Sur la corruption, le Bâtonnier a reconnu que la justice regorge de brebis galeuses et corrompues. Une situation qui doit changer impérativement. Il est impensable que l’odeur de la corruption pue dans les palais de justice. Me Mamadou Traoré explique que la justice étant l’ultime recours du citoyen, il importe qu’elle soit débarrassée de cette tare. «Quand les autres secteurs sont corrompus, il faut une justice forte, crédible et impartiale pour juger. Mais si celui qui doit juger est lui-même corrompu, que faire?», s’est demandé Me Traoré. La corruption, ajoute-t-il, «est un frein à l’investissement car les investisseurs ne prennent jamais le risque d’investir là où il y a insécurité juridique. Me Ameth Bâ du Barreau du Sénégal a renchéri en disant que « la corruption en milieu judiciaire a besoin d’un coup de balai citoyen.»

Des handicaps ?
Se prononçant sur le thème même de la rentrée, le Pr Joseph Djogbenou, professeur agrégé et avocat au Barreau du Bénin, dira que le domaine des investissements échappe jusqu’à présent aux avocats, surtout de l’espace Uemoa, et la conférence inaugurale qu’il a livrée l’a souligné. De nombreuses dispositions, mêmes intellectuelles, manquent à des avocats, faisant d’eux «des handicapés» se limitant au prétoire.

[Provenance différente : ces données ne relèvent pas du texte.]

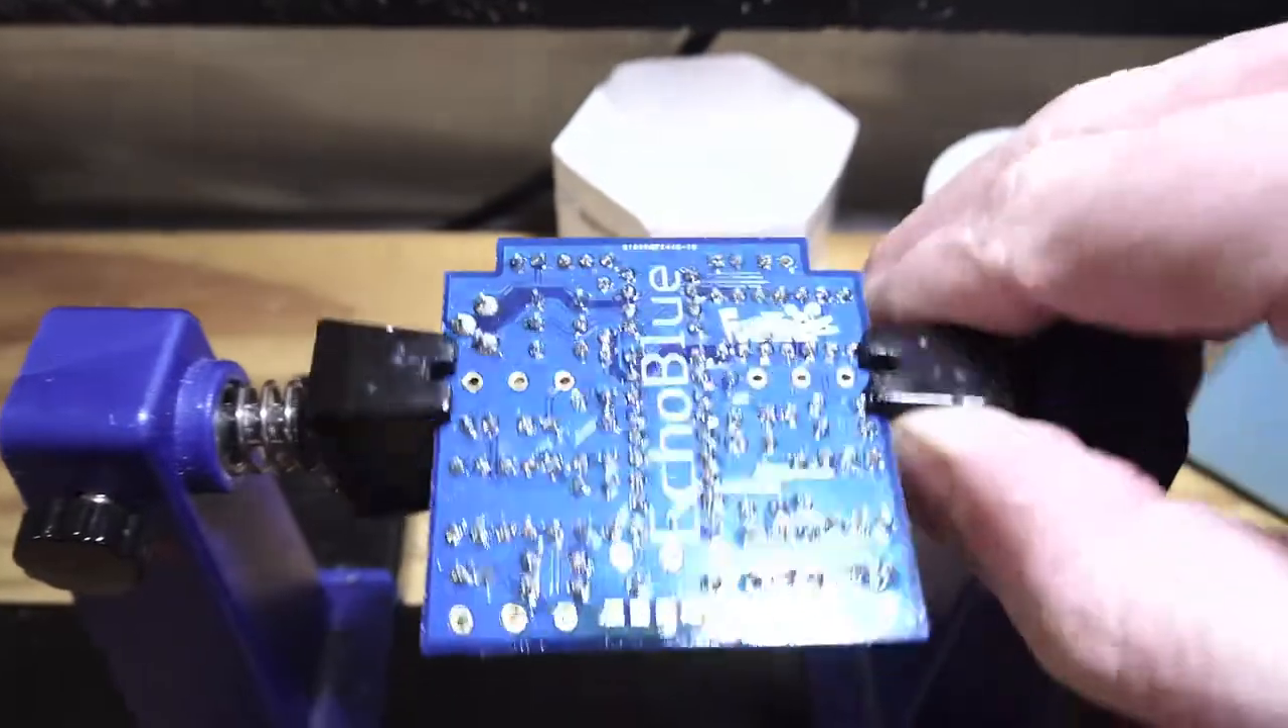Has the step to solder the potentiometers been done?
No.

Il a suggéré que les Barreaux mettent l’accent sur la formation. L’avocat Joseph Djogbenou a ensuite tracé les sillons pour que les avocats prennent d’assaut les nombreux secteurs des investissements, non sans avoir énuméré les goulots d’étranglement : le manque de compétences et d’organisation.
Il a regretté que les avocats accompagnent de moins en moins les investissements, par manque de dispositions intellectuelles, a-t-il précisé. D’où la nécessité de la formation et du regroupement des avocats. Le regroupement, explique-t-il, semble une solution car «nul ne peut tout faire tout seul.» La gouvernance des investissements ne concerne pas uniquement l’implication des avocats mais les fonds encaissés par les avocats pour leurs prestations doivent aussi être surveillés. A ce titre, la Caisse autonome des règlements pécuniaires des avocats (Carpa) reste la solution.
Selon Me Bernard Vatier, secrétaire général de la Conférence internationale des Barreaux, les Carpa sont un moyen de moraliser la profession.
La raison est qu’elles évitent la manipulation des fonds par les avocats. Le Bâtonnier, avec son titre, a l’opportunité de vérifier l’origine des fonds et au mieux de les renvoyer «en disant que l’argent est sale», explique Me Bernard Vatier avant d’ajouter que la Carpa peut contribuer inévitablement à lutter contre la corruption et le blanchiment des capitaux. Son souhait est que les Barreaux entament une marche vers des Carpa régionales. Pour sa part, il s’est dit favorable à une Carpa unique pour tous les avocats, du moins pour la zone francophone, une caisse gérée par une seule banque. Les mécanismes pour y arriver existent et les avantages en termes de lutte contre le blanchiment sont légion.